Parketnummer: 24-002248-10
Parketnummer eerste aanleg: 18-640315-10
Arrest van 16 februari 2011 van het gerechtshof te Leeuwarden, meervoudige strafkamer, op het hoger beroep tegen het vonnis van de kinderrechter in de rechtbank Groningen van 20 september 2010 in de strafzaak tegen:
[verdachte],
geboren op [1993] te [geboorteplaats],
wonende te [woonplaats], [adres],
verschenen in persoon, bijgestaan door zijn raadsman mr. J. Klopstra, advocaat te Stadskanaal.
Het vonnis waarvan beroep
De kinderrechter in de rechtbank Groningen heeft de verdachte bij het vonnis wegens een misdrijf veroordeeld tot een straf en heeft beslist op de vordering van de benadeelde partij, zoals in dat vonnis omschreven.

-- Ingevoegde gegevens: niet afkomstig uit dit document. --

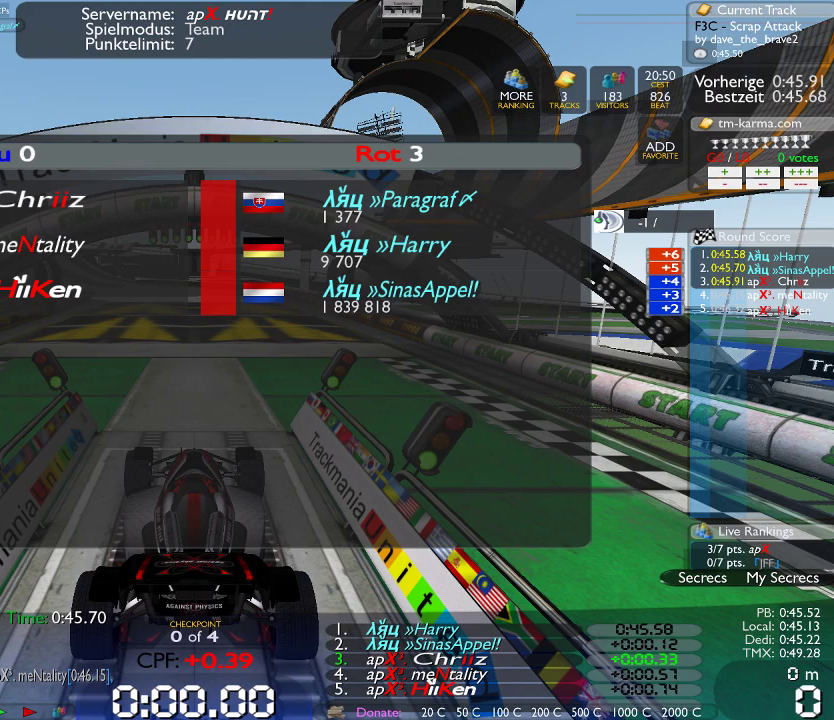
{"buttons": [], "left_stick": "center", "right_stick": "center", "events": []}
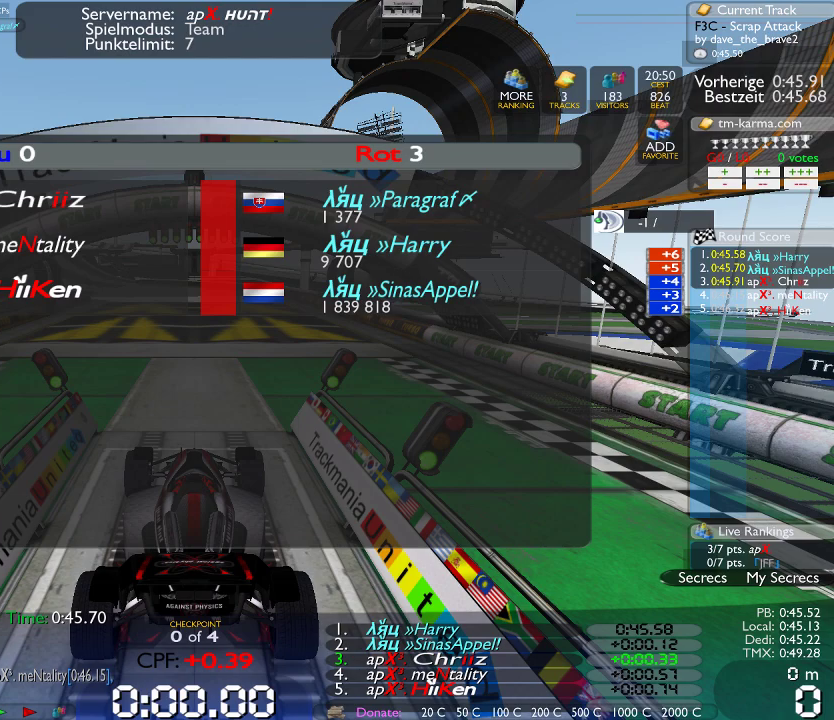
{"buttons": [], "left_stick": "center", "right_stick": "center", "events": []}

Gebruik van het rechtsmiddel
De verdachte is op de voorgeschreven wijze en tijdig in hoger beroep gekomen.
Het onderzoek ter terechtzitting in hoger beroep
Dit arrest is gewezen naar aanleiding van het onderzoek op de terechtzitting in hoger beroep op 2 februari 2011, alsmede het onderzoek op de terechtzitting in eerste aanleg.
De vordering van de advocaat-generaal
De advocaat-generaal heeft gevorderd dat het hof verdachte zal veroordelen tot een werkstraf van 20 uren voorwaardelijk, met een proeftijd van 2 jaren.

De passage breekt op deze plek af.